Everyone can wear a smoky eye. It just takes a little experimentation to find out which shape suits you better.
These are just general guidelines, and you should remember that they will each appear different on different eye shapes. There are also more complicated ways to do smoky eyes. I'm just running you through the basics.
For demo purposes, I'm using black face paint (Snazaroo) and 2 brushes. One synthetic concealer brush to pack on the black, and one dry blending fluff brush (below) for smoking out the black.
For your own looks, you don't need to use black or a facepaint! You can use black kajal, khol, gel liner, pencil or even a powder shadow. Anything that doesn't set too quickly, since you need time to smoke it out.
Step 1: A basic eye is commonly the darkest right at the lash line, and then fades outward. So the basic step is to pack most of the dark color onto the main portion of the mobile lid, from lash line up almost to the socket line. The darker the better.
IF you are using black face paint like me, make sure to dampen your brush just a bit so the face paint is slightly diluted and easier to work with and blend out.
Soft/Basic Smoky Eye
This is the simplest smoky eye, and I would say most people are able to pull this off. Also usually considered the most sexy smoky eye, because it looks more lived-in and approachable.
The Glam/Winged Smoky Eye
This is a very 90's bombshell look and still popular on the catwalk today. If you look at Pam Anderson and many of the Guess girls in old campaigns, you will see this type of very heavy, cat-like, sexy eye.

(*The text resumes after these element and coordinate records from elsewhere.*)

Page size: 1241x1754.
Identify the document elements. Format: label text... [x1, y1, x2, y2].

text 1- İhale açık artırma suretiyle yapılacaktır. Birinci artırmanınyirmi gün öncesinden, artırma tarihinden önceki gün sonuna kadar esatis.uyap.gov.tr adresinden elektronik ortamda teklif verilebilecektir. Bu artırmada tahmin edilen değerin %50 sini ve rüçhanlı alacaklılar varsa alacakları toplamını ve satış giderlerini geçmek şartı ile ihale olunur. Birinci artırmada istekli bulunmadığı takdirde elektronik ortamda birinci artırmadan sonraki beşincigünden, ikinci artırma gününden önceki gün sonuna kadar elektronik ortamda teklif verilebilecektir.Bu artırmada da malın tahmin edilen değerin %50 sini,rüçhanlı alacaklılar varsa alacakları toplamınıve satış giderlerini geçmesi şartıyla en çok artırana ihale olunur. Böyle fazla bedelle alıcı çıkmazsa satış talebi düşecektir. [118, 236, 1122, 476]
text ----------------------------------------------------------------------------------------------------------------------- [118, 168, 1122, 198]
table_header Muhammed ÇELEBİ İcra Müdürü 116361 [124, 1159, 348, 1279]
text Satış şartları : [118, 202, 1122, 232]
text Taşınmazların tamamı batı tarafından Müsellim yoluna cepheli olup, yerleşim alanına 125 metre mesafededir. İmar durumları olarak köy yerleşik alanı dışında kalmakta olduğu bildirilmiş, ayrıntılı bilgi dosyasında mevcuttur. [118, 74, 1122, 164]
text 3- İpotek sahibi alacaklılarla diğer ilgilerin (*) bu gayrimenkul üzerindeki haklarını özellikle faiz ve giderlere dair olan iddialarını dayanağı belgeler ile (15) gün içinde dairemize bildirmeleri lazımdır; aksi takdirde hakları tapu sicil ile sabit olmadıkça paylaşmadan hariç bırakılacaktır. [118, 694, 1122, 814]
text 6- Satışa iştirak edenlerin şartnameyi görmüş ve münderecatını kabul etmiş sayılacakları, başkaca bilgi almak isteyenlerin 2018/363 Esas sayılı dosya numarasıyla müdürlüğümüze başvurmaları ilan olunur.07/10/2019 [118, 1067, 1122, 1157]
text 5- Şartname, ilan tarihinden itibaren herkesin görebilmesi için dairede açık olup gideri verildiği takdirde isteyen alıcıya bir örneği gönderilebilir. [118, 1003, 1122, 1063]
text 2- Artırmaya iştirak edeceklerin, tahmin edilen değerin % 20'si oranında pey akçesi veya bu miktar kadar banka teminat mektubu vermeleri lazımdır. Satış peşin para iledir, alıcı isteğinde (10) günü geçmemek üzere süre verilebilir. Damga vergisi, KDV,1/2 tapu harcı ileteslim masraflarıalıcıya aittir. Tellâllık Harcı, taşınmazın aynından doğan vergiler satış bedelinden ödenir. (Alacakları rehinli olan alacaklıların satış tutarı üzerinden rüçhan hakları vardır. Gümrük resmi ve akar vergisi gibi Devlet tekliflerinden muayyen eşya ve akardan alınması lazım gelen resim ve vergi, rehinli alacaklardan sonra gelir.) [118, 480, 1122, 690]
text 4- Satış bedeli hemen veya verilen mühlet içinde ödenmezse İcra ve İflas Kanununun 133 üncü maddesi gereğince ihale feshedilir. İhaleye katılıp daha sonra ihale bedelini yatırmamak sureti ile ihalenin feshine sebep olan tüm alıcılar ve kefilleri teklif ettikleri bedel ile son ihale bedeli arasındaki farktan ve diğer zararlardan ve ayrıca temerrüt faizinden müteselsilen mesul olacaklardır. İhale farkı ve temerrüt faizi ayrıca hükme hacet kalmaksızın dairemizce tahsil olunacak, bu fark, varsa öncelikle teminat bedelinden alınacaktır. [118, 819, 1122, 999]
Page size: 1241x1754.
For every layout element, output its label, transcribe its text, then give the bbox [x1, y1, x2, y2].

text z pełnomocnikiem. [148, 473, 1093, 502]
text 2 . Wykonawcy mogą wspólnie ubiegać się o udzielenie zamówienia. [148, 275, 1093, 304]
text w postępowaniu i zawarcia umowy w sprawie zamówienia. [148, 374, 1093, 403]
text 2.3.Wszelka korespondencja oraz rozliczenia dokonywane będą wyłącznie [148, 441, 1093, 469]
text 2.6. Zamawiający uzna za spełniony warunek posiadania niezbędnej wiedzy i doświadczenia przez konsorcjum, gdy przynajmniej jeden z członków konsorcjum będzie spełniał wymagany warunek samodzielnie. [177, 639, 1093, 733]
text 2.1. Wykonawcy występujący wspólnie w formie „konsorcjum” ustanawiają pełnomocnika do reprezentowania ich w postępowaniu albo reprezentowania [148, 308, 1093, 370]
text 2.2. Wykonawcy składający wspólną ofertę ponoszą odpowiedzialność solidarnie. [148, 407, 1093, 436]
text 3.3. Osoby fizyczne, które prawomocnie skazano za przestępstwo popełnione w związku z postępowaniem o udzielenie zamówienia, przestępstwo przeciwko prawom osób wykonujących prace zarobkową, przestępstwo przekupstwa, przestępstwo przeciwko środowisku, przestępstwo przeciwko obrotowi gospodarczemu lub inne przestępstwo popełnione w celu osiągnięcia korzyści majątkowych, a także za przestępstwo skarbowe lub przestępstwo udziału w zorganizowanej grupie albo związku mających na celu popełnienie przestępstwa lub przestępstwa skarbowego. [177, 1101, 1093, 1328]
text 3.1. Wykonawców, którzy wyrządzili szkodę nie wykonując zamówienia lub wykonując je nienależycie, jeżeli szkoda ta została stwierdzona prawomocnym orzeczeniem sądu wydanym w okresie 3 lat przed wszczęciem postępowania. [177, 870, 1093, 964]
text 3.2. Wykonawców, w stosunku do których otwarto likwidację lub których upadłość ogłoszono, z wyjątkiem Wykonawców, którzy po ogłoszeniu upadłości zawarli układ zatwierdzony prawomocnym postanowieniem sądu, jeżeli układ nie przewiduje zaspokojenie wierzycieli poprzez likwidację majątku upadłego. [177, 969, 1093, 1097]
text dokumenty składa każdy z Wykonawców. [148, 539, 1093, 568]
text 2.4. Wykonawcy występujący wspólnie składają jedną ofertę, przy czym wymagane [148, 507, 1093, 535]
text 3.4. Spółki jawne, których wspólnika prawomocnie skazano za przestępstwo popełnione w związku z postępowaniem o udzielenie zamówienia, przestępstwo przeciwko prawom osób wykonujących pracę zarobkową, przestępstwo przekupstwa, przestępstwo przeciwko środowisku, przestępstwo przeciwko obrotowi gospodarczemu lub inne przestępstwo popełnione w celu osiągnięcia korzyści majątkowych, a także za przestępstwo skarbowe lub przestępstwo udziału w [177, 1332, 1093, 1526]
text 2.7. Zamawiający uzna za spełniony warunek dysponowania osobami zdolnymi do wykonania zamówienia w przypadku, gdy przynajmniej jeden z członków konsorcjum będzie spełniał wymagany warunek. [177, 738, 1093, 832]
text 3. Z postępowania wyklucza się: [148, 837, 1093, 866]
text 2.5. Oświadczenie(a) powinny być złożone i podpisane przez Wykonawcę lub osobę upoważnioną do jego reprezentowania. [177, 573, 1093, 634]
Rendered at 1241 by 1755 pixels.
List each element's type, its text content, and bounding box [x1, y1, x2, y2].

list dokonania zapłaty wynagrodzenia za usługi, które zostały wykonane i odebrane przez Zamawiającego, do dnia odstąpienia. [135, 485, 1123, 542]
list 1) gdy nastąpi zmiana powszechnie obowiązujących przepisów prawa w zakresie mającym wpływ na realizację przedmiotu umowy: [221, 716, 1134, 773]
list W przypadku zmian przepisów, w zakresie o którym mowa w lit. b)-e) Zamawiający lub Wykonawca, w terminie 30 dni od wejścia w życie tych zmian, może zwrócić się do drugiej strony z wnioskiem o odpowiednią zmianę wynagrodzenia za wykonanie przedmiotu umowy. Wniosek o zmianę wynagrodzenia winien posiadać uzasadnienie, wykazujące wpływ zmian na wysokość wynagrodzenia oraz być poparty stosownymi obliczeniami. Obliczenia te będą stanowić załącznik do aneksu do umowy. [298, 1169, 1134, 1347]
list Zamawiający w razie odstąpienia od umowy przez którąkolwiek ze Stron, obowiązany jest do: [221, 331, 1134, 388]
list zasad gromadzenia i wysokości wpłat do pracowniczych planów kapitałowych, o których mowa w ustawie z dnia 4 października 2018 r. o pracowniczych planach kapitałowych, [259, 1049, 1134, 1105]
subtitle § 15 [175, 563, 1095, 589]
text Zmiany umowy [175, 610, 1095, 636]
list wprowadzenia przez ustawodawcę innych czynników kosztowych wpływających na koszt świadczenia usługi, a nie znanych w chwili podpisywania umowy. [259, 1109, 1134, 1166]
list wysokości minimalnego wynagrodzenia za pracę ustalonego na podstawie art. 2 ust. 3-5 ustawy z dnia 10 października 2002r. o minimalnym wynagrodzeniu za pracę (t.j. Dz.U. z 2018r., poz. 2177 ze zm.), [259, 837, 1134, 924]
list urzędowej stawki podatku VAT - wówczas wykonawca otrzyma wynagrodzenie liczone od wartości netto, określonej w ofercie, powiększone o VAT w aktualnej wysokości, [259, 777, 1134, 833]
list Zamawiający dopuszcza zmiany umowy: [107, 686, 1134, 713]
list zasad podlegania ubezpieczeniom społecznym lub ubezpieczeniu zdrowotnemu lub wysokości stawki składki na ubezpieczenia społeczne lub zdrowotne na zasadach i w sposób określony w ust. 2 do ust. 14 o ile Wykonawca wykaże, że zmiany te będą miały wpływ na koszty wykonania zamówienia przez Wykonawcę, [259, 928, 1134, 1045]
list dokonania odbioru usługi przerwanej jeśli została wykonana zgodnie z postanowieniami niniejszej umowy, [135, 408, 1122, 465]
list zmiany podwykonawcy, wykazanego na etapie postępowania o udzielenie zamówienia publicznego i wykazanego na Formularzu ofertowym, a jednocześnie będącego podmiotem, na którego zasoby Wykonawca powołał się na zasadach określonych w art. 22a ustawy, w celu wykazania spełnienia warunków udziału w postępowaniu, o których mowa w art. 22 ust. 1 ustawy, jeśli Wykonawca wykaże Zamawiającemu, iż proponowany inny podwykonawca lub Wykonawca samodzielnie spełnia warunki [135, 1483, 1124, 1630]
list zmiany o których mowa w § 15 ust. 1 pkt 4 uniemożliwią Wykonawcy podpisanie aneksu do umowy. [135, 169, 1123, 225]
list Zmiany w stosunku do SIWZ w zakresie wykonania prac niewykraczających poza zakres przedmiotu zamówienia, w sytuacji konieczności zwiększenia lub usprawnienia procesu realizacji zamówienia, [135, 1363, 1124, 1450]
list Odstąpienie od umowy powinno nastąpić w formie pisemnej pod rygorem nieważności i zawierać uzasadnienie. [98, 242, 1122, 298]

The longer the more dramatic.
If you're not sure, don't pull it out too far!
Tip: If you make a mistake and the top is too heavy, you can easily rub it out with a clean finger or a cotton bud.
20s/Siren Smoky Eye
This is probably the hardest shape to pull off (unless you're going to a costume party as a cast member of the Great Gatsby) because it isn't always flattering for all eye shapes. If you have hooded eyes, close-set eyes or eyes that droop slightly at the outer corners, I wouldn't really recommend this.
Otherwise, this is a super-sultry ad mysterious look to wear.
Because face/grease paint WAS commonly used back then, I added just a little more moisture to my black paint for this look, to get that slightly translucent and almost greasy sheen (even though it's not greasy at all).
After applying color to the mobile lid, the main thing to do is to extend it up slightly past the socket line at the inner 1/3 of the eye. Remember the shadow should not extend out past the outer corners of the eye. You want the exaggerated roundness of an "owl" shape. Not a "cat" shape.
(The higher your brow, the more dramatic this look will be.)
At the outer corner, the edge should also be smoked out, but it shouldn't be buffed upwards because they didn't do a winged shape in the 20s and the overall look actually droops downwards.
As you can see, I LOVE a good sheen on my black paint.
A few more ideas to change it up a bit:
- Use a purple or cobalt blue gel liner instead of black
- Add a little black glitter over the black base for a black-crystal effect
- Set your black paint with black powder shadow to lock everything in place and intensify the look even further
- Do only the upper lids and leave out the lower lash line for a lighter, less dramatic smoky look. (Doesn't work for the 20s look.)
- Apply a duochrome shadow over the black
- Blend a pale metallic shadow in the center of your eye to make the entire look POP.